One of my favourite Greek myths, set in the beautiful Sicily, talks about how the seasons have been created…
It’s told that Demeter, the Goddess of the harvest, was maintaining the world in a state of perpetual spring.
She was also taking great care of her daughter Persephone, a beautiful and innocent girl, who was enjoying going out in the nature and playing with her friends.
One day she joined them at the lake’s Pergusa’s shore (nowadays in the province of Enna): the day was marvellously sunny and warm, the sky of a deep blue.
But… that group of joyful girls did not go unnoticed…
Hade was one of the most powerful and lonely Gods of the Olympus, always isolated in his realm, the world of the dead. No one wanted to share that dreariness with him.
He came in the world of the living decided to abduct a woman and to force her to marry him. And, in between that group of pretty girls, Persephone made his hearth race…
No one could stop him: not the brave Cyane, pushed aside and turned into a river, not the screams… the light of the sun was soon miles away, on the surface, while the poor girl was dragged down in the darkness.
Demeter was waiting for her beloved daughter, in vain. She started looking for her everywhere: hours, days went by, in vain.
Restless, Demeter abandoned her work, letting the world be a dry and barren place where the leaves fell from the trees, the fruit rot and the living starved to death.
Far from the light and her mother, Persephone was getting pale and depressed. Her husband was kind with her, she always had everything she needed, but the two most important things above.
She kept looking at herself in the mirror, wandering what she was turning into… and one day, like he was reading his wife’s mind, Hade simply said to her: “You are a queen now”.
He gave the same explanation to Hermes, the messenger of the Gods: “Persephone belongs to this realm, and this realm belongs to her now. Besides, she ate the fruits of the underworld, there is no way someone can go back to the living after tasting them!”.
Hermes reported the message to Zeus, the king of the Gods; he was furious: his sister Demeter was refusing to work until she had her daughter back and his brother Hade was not helpful at all.
“Enough”, Zeus said, “this is becoming ridiculous!” Still everyone was arguing with him, who needed to take a difficult decision. So he decided to take his time and think… until he came up with an interesting idea.
He knew the girl had eaten six seeds of that pomegranate, fruit of the dead, so he decided each seed could represent a month Persephone needed to spend in the underworld. The rest of the year she could have stayed with her mother.

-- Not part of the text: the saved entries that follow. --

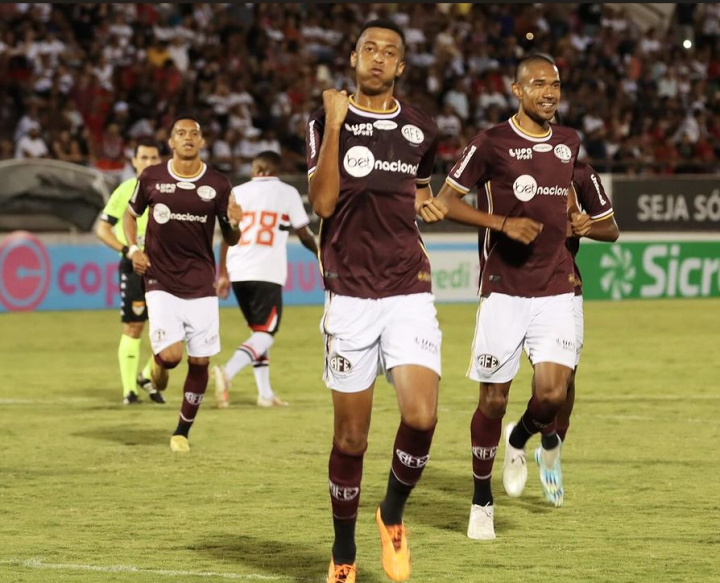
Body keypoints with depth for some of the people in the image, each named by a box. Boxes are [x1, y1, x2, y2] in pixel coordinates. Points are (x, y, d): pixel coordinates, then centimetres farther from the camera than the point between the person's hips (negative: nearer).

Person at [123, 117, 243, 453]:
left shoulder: (218, 185, 0)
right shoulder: (152, 178, -1)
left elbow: (230, 240, 7)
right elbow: (131, 213, 16)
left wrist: (234, 224, -16)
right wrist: (133, 248, -1)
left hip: (201, 286, 2)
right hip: (162, 283, -1)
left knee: (200, 361, 0)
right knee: (170, 356, -17)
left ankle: (183, 432, 18)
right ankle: (157, 366, 22)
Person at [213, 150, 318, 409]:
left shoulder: (238, 192, 11)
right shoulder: (287, 193, 3)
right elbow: (304, 235, 8)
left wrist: (223, 274, 13)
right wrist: (320, 252, 28)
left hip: (238, 272, 4)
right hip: (267, 273, -4)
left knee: (257, 330, 19)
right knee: (265, 334, -2)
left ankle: (265, 393, 16)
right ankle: (227, 373, -28)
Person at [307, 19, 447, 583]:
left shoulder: (420, 129, 10)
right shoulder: (327, 122, 1)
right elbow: (323, 202, -11)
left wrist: (423, 202, 6)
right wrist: (335, 125, -16)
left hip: (409, 292, 2)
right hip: (350, 296, -2)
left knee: (421, 416, -17)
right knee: (350, 435, 2)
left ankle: (393, 514, 11)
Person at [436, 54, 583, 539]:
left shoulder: (570, 143, 10)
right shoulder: (492, 143, -6)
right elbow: (446, 201, -4)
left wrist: (573, 220, 12)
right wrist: (503, 223, -15)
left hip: (556, 290, 3)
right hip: (504, 289, -3)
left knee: (553, 394, -12)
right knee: (493, 399, 1)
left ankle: (520, 441, 23)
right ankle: (482, 502, 18)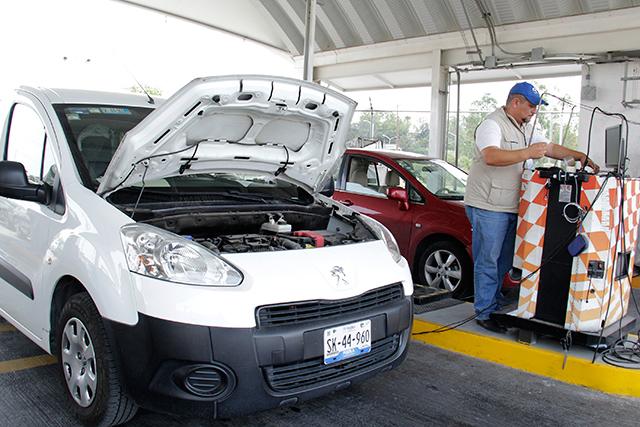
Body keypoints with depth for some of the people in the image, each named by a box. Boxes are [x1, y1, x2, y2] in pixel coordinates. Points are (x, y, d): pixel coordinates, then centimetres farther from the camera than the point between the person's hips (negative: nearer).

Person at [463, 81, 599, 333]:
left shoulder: (526, 129, 20)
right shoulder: (492, 124, -11)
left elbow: (550, 148, 28)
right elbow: (491, 156, -28)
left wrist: (579, 156, 16)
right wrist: (528, 153, -27)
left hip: (512, 207, 9)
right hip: (488, 207, -9)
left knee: (504, 261, 14)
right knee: (488, 261, -3)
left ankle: (495, 305, 25)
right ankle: (485, 313, 4)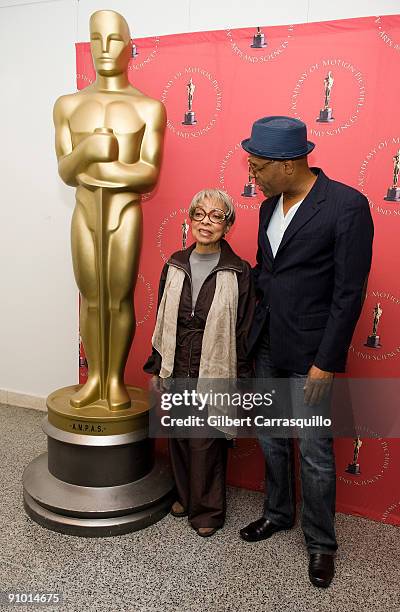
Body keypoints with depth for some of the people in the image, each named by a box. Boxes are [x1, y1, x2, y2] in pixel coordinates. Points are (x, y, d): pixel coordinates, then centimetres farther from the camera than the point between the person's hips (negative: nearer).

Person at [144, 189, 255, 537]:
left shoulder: (239, 273, -9)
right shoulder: (175, 266, 2)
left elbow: (244, 332, -7)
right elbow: (162, 322, 8)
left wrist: (240, 386, -6)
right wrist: (156, 369, 9)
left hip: (214, 376, -4)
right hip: (176, 372, 4)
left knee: (206, 444, 6)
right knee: (179, 439, 16)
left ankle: (207, 510, 29)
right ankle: (185, 496, 40)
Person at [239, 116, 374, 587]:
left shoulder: (347, 205, -15)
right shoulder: (269, 206, 6)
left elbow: (349, 293, -16)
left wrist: (326, 363, -16)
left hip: (309, 355, -6)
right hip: (267, 348, 7)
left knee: (314, 453, 7)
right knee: (271, 441, 19)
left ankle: (321, 542, 30)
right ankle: (278, 513, 42)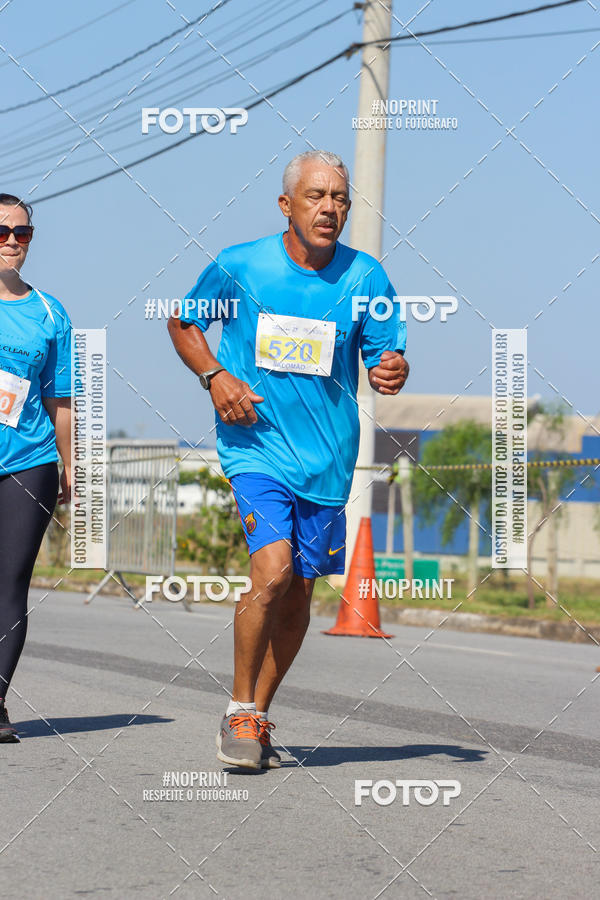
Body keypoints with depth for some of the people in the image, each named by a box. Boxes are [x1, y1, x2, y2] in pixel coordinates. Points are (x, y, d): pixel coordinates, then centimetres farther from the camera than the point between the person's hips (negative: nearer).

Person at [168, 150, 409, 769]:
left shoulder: (366, 278, -2)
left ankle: (259, 716, 27)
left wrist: (391, 373, -18)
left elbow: (384, 357, 6)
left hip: (327, 456, 3)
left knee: (299, 590, 9)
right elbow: (182, 323, 10)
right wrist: (214, 376, -7)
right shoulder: (239, 267, -5)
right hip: (255, 443, -3)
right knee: (272, 571, -20)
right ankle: (239, 714, -4)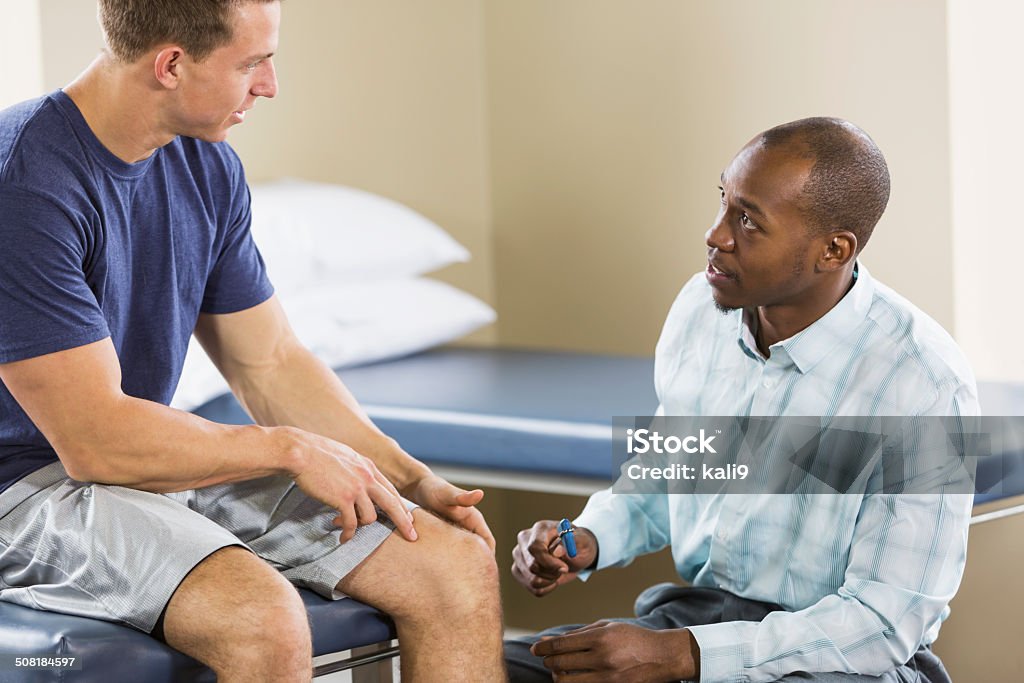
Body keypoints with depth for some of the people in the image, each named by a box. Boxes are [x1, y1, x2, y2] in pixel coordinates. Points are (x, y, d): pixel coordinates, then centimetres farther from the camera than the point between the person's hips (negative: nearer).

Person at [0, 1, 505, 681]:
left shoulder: (207, 166, 5)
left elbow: (273, 362, 12)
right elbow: (95, 438, -23)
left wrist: (409, 476, 0)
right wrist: (293, 448, -14)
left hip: (170, 461, 8)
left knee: (460, 567, -5)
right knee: (265, 620, -35)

Hade and Demeter were not entirely satisfied, but they needed to accept the only possible solution. From that moment on, the world became much different from before: during the six months Persephone was ruling the underworld her mother was too much depressed to work, so everything became cold and barren. Instead, in the months Demeter had her daughter next to her, the world became warm, full of flowers and fruit, as it was used to be. The four season had been created this way.
(The description of the myth above is inspired to “Demeter, Persephone and the Birth of the Seasons”, from “Myths in Sicily”, vol. 2, by Riccardo Francaviglia, Splen edizioni.)
Who is Persephone
This myth is about a metamorphosis, something we can be quite scared to embrace in our daily life: some of us are used to say everything was much better in the past, maybe during the youth, without acknowledging what we can call “the gift of the shadows”.
Persephone was living a beautiful life, without any changing or challenge, just perfection and a protective mom looking after her… until her brightness attracted the shadow.
We often say we don’t deserve the horrible things happening to us, without realising that, sometimes, the most bitter is the medicine the better it does… In Persephone’s case, she needed to go through a big trauma, losing all her the dearest things, to finally understand her complexity.
She could not be that innocent little girl forever, she could not longer believe the sunshine was just outside of her.
This paradox, a bright girl leading the realm of the dead, is actually a logic consequence of Persephone’s nature: just who has got enough light inside can lead the shadows, just a bright light can shape them well.
Persephone and Hades are just apparently different: they are the two faces of the same medal, and together they are one. Persephone must leave the old skin behind and live the first very complex situation of her life to become who she is supposed to be, and Hade is there to help her in the process.
The myth clearly explains great changes happen, inside and outside of us, just when we get in contact with our antithesis: those shadows we would like to keep as far away as possible, are actually the engine of our life in terms of constant change.
The more we push them on a side, trying to enjoy just the bright and beautiful side of life, the more we are making an inevitable process delay.
Persephone is just an ancient invitation to get to know the shadows better, in order to become who we are meant to be.